For our newly married David, allowing a loving presence in to the secret spaces of his self-destructive behaviors – allowing someone who loved him to witness his struggle, his existential battle to live – allowed him not to battle it out alone. It offered him the possibility of self-acceptance and healing. “If you can love me in all my darkness, I can learn to love me,” he told his wife. Hope was restored, and energy to do the hard work.
Love and acceptance melt down the walls of our pain and shame and allow healing. The sweet consolation of a loving presence in our life, especially in the midst of what seems like a losing battle, awakens in us a song we had forgotten to sing, a laughter we thought was lost to us forever.
When we fail to allow this, because of our shame, we become the Ugliest Man, wandering around in sackcloth and ashes, beating ourselves up and refusing to be open to the very forces that can heal us. These invisible healing fingers – love, connection, beauty – are everywhere, accessible to anyone willing to face and tame whatever demons might line one’s journey through the forest.
The truth about living we gain from our wounds, from our darkness, becomes the wisdom that saves us in the end, or as Hemmingway put it, makes us “stronger in the broken places.” Once we struggle, or fall, we know the landscape of it. We learn from past dark experiences how to illuminate these dark moments with the bright beams of beauty and love available to us, until these light our way to the other side.
Failing to do this, we fall prey to even stronger self-defeating energy, like addiction and suicidal ideation. This is the negative dark that lies at the lowest bowels of our darkness.

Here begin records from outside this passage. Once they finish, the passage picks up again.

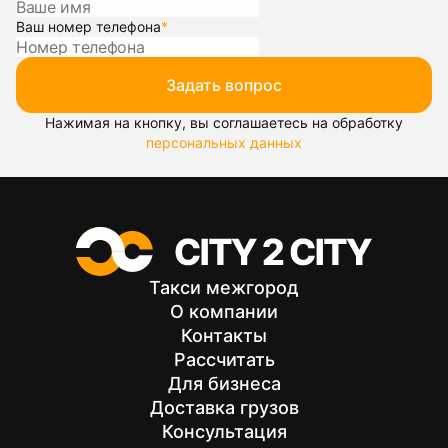
Ваш номер телефона
*
Задать вопрос
Нажимая на кнопку, вы соглашаетесь на обработку
персональных данных
Такси межгород
О компании
Контакты
Рассчитать
Для бизнеса
Доставка грузов
Консультация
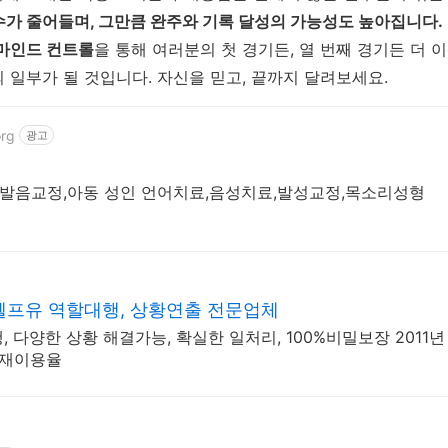
수가 줄어들며, 그만큼 완주와 기록 달성의 가능성도 높아집니다.
 마인드 컨트롤
을 통해 여러분의 첫 경기든, 열 번째 경기든 더 
 일부가 될 것입니다. 자신을 믿고, 끝까지 달려보세요.
org
광고
료,발음교정,아동 성인 언어치료,음성치료,발성교정,목소리성형
헬프유 역할대행, 상황연출 전문업체
 다양한 상황 해결가능, 확실한 일처리, 100%비밀보장 2011년
 재이용율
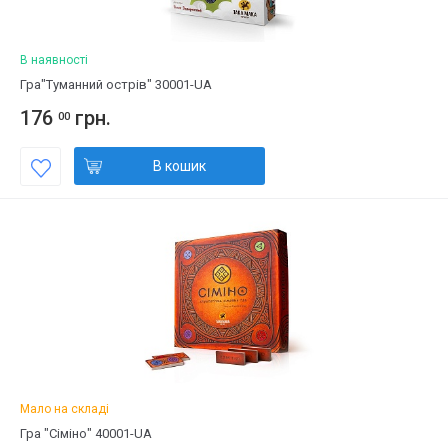
В наявності
Гра"Туманний острів" 30001-UA
176
грн.
00
В кошик
Мало на складі
Гра "Сіміно" 40001-UA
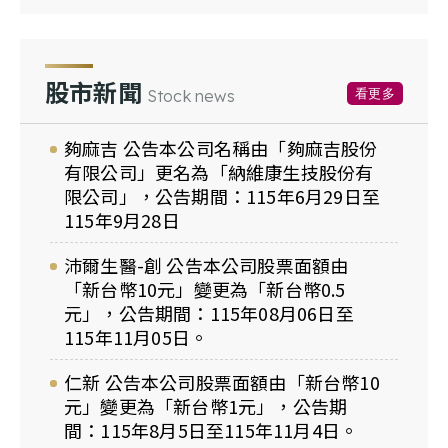
股市新聞
看更多
Stock news
夠麻吉 公告本公司名稱由「夠麻吉股份
有限公司」更名為「納維康生技股份有
限公司」，公告期間：115年6月29日至
115年9月28日
沛爾生醫-創 公告本公司股票面額由
「新台幣10元」變更為「新台幣0.5
元」，公告期間：115年08月06日至
115年11月05日。
仁新 公告本公司股票面額由「新台幣10
元」變更為「新台幣1元」，公告期
間：115年8月5日至115年11月4日。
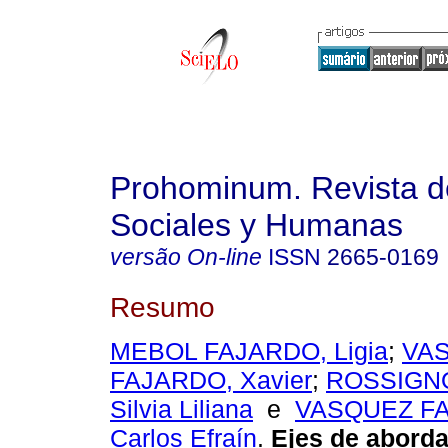
Prohominum. Revista d
Sociales y Humanas
versão On-line
ISSN
2665-0169
Resumo
MEBOL FAJARDO, Ligia
;
VA
FAJARDO, Xavier
;
ROSSIGNO
Silvia Liliana
e
VASQUEZ F
Carlos Efraín
.
Ejes de aborda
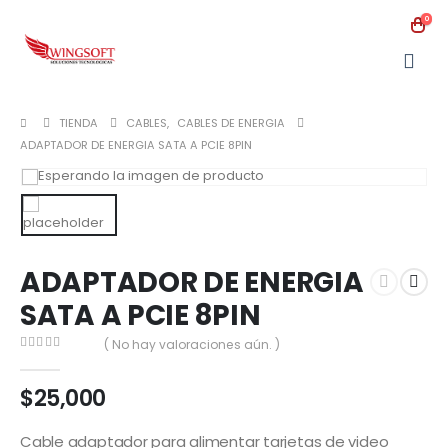
0
TIENDA
CABLES
,
CABLES DE ENERGIA
ADAPTADOR DE ENERGIA SATA A PCIE 8PIN
ADAPTADOR DE ENERGIA
SATA A PCIE 8PIN
( No hay valoraciones aún. )
0
out of 5
$
25,000
Cable adaptador para alimentar tarjetas de video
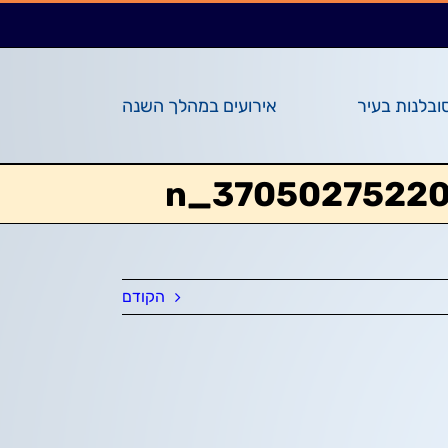
ובלנות בעיר
אירועים במהלך השנה
הקודם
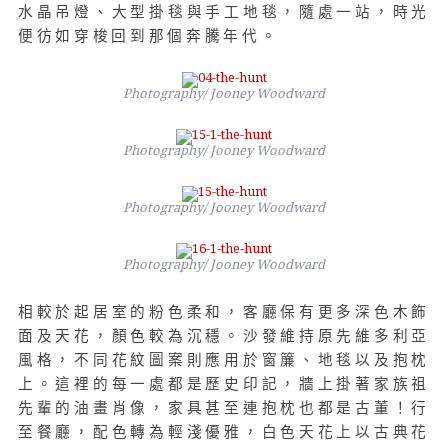
水晶吊燈、大型掛毯與手工地毯，隨處一站，時光
便彷如穿梭回到那個奔騰年代。
Photography/ Jooney Woodward
Photography/ Jooney Woodward
Photography/ Jooney Woodward
Photography/ Jooney Woodward
相較於起居室的粉色柔和，客廳保有更多深色木飾
面及天花，顏色較為沉穩。沙發維持原先維多利亞
風格，不同花紋圖案則應用於窗簾、地毯以及抱枕
上。這裡的每一處都是歷史印記，牆上掛著家族祖
先輩的油畫肖像，家具甚至連抱枕也都是古董！行
至餐廳，配色轉為輕淺優雅，白色天花上以古典花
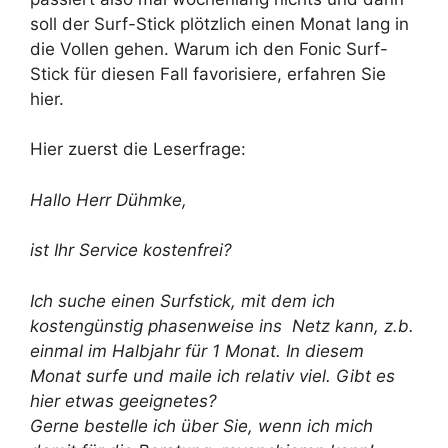
soll der Surf-Stick plötzlich einen Monat lang in
die Vollen gehen. Warum ich den Fonic Surf-
Stick für diesen Fall favorisiere, erfahren Sie
hier.
Hier zuerst die Leserfrage:
Hallo Herr Dühmke,
ist Ihr Service kostenfrei?
Ich suche einen Surfstick, mit dem ich
kostengünstig phasenweise ins Netz kann, z.b.
einmal im Halbjahr für 1 Monat. In diesem
Monat surfe und maile ich relativ viel. Gibt es
hier etwas geeignetes?
Gerne bestelle ich über Sie, wenn ich mich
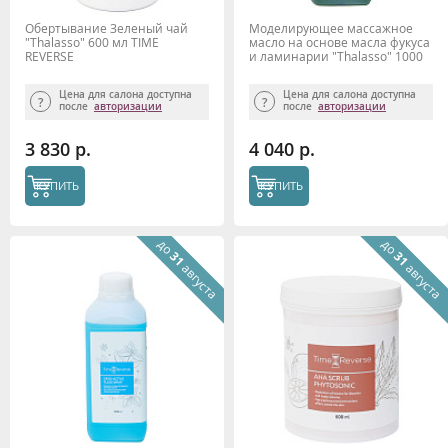
Обертывание Зеленый чай
Моделирующее массажное
"Thalasso" 600 мл TIME
масло на основе масла фукуса
REVERSE
и ламинарии "Thalasso" 1000
мл TIME REVERSE
Цена для салона доступна
Цена для салона доступна
после
авторизации
после
авторизации
3 830 р.
4 040 р.
КУПИТЬ
КУПИТЬ
до
до
31
31
августа
августа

It is that part of us that wants us dead. It is unforgiving, unrelenting. Staying connected, reaching for the light in our life, whatever that is, frees us to rise up to higher ground.

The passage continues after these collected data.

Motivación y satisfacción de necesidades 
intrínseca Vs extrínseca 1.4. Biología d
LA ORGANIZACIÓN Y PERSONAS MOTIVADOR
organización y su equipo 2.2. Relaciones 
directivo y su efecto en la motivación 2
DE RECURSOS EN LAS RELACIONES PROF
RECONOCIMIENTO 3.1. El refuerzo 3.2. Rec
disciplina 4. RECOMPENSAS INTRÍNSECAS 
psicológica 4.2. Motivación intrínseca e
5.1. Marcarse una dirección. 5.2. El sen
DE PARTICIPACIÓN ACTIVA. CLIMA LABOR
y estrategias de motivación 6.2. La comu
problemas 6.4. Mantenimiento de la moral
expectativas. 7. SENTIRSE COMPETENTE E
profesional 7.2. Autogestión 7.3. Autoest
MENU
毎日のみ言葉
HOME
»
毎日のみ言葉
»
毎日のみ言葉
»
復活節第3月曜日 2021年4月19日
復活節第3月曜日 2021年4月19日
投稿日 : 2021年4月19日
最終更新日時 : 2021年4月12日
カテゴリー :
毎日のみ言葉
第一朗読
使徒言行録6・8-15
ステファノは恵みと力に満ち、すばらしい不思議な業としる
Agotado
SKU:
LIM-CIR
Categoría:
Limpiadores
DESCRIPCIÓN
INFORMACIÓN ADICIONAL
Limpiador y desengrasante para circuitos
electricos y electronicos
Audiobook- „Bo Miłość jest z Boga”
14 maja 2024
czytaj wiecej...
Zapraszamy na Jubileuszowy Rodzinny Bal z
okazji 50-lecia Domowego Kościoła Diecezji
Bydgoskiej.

My client Fred eventually removed that rubber band from his wrist, allowed the healing support of friends and a new loving relationship help him find the good in himself, and discovered he could indeed deal with having a son out in the world. His shame melted into gentle self-acceptance. He gave up having to be seen as perfect.
Learning to live with our dark side is not easy. Slowly, we come to realize that we have everything we need within ourselves or within our reach to handle what comes our way. The gold in it is what it has to teach us about the fragile, glorious, baffling thing we call living.